Exercise - What you give back must match the records below exactly, apart from the pictures, which are omitted.

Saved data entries

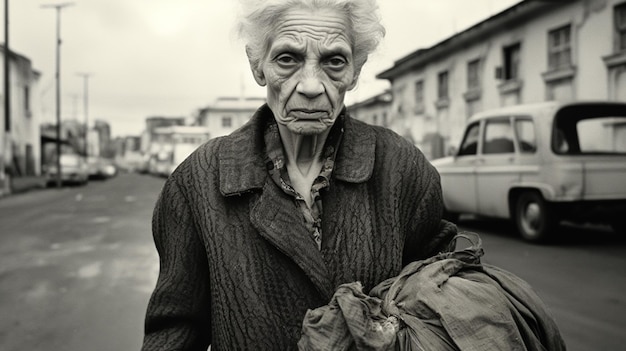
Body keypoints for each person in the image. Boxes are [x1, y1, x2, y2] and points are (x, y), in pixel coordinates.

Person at [141, 0, 455, 349]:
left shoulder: (402, 169)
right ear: (257, 66)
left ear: (356, 70)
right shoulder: (198, 181)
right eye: (287, 59)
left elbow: (440, 303)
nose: (310, 85)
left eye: (334, 61)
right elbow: (175, 331)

Output for this task -
Body keypoints for each person in the image. Boxes are [x1, y1, x2, y2] and points are (x, y), in pixel coordinates.

Person at [141, 0, 455, 349]:
left shoulder: (402, 169)
right ear: (257, 66)
left ear: (356, 70)
right shoulder: (198, 181)
right eye: (287, 59)
left elbow: (440, 303)
nose: (310, 85)
left eye: (334, 61)
right elbow: (175, 331)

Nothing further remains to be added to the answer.